Please set down the text lines from each of the entries below character for character, and leave the pictures out of your answer.

ENTRIES PROVIDED:
Start of Block
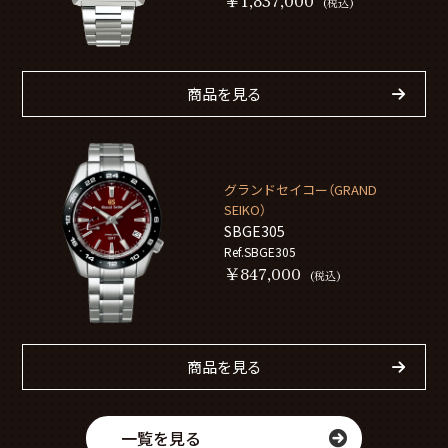
￥1,837,000
(税込)
商品を見る
グランドセイコー（GRAND
SEIKO）
SBGE305
Ref.SBGE305
￥847,000
(税込)
商品を見る
一覧を見る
End of Block
RESULT FOR THIS EXERCISE:
￥1,837,000
(税込)
商品を見る
グランドセイコー（GRAND
SEIKO）
SBGE305
Ref.SBGE305
￥847,000
(税込)
商品を見る
一覧を見る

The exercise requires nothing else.